Azerbaijan may now be busy celebrating the arrival of spring with the traditional holiday of Novruz, but local police tempers do not appear to be growing any sunnier.
On March 19, an outspoken former Azerbaijani defense minister, Rahim Gaziyev, claims he was on his way to the Azeri-language service of Radio Free Europe/Radio Liberty in Baku to broadcast his criticism of President Ilham Aliyev’s government, when unknown men allegedly hooded him with a bag and hustled him into a car. Gaziyev, who served as defense minister from 1992 to 1993, soon found himself in the captivating company of anti-organized crime police officials.
The policemen did not charge Gaziyev; just reportedly gave him a piece of avuncular advice -- to bag it. “’You’ve been writing quite a bit of letters here and there, we notice. You should try lying low,’ they told me,” Gaziyev recounted to the Kavkazsky Uzel news site. He was released the next morning, on March 20.
One letter which apparently particularly disappointed the police recently appeared in the pro-opposition Azadliq (Freedom) newspaper.

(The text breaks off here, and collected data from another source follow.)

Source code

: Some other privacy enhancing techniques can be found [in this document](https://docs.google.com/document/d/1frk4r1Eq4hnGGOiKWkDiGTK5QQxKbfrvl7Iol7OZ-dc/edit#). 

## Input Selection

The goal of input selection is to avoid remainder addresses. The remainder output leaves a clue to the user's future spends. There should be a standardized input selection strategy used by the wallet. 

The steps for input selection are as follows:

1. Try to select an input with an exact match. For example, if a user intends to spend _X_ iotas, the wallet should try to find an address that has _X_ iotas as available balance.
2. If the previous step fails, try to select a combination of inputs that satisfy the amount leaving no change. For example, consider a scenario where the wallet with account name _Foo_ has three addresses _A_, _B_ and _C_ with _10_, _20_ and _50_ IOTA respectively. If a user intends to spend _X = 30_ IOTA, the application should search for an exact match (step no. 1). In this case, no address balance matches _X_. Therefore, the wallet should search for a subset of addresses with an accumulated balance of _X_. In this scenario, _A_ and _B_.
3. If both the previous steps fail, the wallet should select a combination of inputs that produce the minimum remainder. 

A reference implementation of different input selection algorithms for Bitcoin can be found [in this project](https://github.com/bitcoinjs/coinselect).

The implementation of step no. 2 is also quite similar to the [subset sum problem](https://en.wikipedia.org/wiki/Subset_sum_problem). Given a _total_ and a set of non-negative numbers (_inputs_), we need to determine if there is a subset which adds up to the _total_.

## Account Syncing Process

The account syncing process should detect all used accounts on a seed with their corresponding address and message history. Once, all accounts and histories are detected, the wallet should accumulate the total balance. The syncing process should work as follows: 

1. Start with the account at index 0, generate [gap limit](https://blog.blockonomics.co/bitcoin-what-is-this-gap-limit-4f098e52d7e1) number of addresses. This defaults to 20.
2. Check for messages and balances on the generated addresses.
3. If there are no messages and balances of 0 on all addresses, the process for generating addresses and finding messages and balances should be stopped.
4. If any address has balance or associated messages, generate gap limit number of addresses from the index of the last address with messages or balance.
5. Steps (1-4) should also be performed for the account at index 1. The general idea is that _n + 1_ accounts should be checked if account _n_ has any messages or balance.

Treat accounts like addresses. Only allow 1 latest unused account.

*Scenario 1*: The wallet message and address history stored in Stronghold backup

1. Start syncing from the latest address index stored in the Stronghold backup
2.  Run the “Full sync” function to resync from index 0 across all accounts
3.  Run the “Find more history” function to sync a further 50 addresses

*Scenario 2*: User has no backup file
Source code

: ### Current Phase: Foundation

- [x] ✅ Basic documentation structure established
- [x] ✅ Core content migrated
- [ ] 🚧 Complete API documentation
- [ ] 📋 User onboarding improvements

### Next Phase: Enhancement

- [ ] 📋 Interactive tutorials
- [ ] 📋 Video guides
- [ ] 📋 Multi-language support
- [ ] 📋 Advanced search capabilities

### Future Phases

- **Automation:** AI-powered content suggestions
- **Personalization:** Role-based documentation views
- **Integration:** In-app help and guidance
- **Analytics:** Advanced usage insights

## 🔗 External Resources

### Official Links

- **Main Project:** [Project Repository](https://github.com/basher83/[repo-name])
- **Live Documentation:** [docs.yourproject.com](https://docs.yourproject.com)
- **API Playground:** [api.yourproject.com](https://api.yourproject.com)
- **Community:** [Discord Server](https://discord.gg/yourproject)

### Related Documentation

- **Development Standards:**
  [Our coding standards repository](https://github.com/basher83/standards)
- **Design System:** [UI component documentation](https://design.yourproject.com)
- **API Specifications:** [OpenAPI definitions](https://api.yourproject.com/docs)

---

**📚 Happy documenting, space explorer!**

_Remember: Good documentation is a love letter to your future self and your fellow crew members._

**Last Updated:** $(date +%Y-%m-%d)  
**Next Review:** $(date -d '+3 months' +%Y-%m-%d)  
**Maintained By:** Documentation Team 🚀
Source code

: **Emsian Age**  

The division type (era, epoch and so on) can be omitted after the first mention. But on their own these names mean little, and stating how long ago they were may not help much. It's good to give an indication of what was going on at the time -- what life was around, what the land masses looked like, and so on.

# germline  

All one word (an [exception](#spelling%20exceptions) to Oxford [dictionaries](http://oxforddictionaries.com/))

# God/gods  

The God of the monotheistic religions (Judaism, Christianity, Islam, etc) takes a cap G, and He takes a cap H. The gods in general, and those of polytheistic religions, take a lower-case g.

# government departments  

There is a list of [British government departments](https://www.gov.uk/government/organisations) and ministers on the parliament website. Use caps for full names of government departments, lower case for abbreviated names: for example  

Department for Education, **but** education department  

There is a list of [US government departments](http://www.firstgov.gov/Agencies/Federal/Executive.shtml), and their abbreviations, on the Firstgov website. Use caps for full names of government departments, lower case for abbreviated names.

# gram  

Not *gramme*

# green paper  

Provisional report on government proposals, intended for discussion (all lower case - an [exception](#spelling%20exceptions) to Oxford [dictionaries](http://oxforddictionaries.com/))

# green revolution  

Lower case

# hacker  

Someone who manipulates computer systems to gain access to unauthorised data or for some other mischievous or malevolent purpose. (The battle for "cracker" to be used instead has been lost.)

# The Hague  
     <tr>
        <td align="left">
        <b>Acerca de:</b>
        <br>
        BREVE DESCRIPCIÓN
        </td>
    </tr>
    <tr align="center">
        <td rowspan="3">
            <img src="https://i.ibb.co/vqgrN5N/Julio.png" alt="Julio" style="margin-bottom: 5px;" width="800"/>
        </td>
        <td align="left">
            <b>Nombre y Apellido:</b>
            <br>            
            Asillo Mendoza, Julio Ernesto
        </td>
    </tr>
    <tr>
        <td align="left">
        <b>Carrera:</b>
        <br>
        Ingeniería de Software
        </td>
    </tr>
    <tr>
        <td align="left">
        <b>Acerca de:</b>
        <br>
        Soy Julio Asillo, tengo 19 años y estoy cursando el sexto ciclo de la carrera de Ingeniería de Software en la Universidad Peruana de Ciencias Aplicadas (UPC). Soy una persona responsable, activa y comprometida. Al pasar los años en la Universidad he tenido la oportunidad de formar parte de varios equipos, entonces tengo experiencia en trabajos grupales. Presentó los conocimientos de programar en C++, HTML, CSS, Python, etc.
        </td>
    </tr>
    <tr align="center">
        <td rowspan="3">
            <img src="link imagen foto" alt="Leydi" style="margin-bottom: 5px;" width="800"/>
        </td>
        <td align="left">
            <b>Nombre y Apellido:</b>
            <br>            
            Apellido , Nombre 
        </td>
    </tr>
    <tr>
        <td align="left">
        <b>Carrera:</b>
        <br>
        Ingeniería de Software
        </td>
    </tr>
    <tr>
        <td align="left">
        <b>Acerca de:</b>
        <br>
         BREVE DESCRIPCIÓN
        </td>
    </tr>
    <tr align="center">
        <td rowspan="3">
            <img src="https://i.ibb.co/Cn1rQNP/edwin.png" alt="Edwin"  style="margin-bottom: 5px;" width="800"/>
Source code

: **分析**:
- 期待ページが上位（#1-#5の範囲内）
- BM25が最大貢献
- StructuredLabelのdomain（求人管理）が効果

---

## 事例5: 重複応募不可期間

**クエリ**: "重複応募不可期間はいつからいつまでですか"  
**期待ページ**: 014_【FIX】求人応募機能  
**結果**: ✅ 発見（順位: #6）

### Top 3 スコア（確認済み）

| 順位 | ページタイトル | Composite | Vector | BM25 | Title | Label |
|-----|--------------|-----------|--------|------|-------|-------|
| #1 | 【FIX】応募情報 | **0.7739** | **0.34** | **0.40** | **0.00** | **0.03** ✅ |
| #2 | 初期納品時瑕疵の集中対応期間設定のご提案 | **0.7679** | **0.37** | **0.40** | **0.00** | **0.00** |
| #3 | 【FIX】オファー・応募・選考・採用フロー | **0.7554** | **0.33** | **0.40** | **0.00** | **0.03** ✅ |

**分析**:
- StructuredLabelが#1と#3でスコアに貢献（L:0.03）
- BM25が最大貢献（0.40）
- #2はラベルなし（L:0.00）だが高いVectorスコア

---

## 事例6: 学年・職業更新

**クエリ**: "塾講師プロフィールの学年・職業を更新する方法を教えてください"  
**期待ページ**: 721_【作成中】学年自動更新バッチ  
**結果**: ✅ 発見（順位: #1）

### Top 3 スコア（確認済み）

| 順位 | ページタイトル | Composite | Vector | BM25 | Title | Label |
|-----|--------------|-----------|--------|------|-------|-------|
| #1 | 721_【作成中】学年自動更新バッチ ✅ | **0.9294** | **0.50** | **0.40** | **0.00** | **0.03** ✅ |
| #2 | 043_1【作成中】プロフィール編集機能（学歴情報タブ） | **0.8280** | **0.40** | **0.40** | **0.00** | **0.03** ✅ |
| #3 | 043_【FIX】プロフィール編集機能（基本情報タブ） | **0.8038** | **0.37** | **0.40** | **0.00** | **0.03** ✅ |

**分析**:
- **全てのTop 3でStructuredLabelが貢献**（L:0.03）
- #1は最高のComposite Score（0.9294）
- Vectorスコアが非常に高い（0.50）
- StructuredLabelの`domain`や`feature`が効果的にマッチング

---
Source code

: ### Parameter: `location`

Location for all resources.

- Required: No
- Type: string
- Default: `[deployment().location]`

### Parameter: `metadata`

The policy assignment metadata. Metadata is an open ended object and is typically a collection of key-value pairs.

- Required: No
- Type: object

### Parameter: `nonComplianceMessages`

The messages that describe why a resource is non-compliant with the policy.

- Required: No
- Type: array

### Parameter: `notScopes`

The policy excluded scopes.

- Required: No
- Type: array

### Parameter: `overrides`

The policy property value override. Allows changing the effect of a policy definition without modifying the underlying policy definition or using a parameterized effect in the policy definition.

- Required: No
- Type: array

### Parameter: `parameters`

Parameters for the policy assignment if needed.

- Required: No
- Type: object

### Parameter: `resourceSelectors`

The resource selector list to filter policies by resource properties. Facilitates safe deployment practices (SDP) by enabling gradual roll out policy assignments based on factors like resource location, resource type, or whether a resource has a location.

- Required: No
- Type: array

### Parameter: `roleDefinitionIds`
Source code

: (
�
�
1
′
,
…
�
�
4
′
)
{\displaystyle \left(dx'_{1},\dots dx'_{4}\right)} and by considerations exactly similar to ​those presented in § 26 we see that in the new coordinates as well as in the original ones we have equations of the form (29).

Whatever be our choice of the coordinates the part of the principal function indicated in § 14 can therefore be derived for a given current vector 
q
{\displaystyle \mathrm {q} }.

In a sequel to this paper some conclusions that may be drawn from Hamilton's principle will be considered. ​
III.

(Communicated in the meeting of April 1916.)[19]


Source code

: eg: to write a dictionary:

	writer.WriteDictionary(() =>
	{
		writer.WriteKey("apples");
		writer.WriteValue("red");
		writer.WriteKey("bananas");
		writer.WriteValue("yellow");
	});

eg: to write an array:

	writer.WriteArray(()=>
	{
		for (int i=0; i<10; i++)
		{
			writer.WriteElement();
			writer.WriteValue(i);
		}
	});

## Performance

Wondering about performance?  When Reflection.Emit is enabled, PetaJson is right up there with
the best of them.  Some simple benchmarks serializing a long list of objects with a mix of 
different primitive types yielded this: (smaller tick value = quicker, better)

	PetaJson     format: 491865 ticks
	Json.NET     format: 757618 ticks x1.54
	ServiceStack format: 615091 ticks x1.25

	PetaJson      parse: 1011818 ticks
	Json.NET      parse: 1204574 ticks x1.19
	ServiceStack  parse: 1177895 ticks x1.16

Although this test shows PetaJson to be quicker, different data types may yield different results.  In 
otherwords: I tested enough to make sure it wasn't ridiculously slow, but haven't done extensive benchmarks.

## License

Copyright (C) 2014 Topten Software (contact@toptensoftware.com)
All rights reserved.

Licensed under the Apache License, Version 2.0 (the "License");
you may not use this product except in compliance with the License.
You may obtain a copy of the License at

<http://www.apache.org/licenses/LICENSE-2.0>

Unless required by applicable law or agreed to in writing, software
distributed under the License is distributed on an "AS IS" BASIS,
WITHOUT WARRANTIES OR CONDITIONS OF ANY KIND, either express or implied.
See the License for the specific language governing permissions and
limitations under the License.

In his letter, the ex-minister slammed President Aliyev for having corrupt officials under his wing, cracking down on political dissent, turning a blind eye to abuse and violence in the army, and what have you.
Gaziyev, of all people, should’ve known the price of bagging on the Aliyev family. Soon after calling President Heydar Aliyev, the father of the current president, a liar, he was charged with treason for surrendering the key Karabakhi town of Shusha to separatist Karabakhi and Armenian forces in 1992. He escaped a death sentence by fleeing to Moscow, but later was deported to Baku and sentenced to life imprisonment. Under international pressure, Gaziyev was pardoned in 2005.
The Nagorno-Karabakh baggage prevented Gaziyev from making a meaningful return to the political scene. But his epistle came at a sensitive time for Aliyev the son. Violence in the army and the government’s failure to do something about it have led to public protests, while a couple of small towns have rebelled against local officials -- all ahead of a presidential election this October.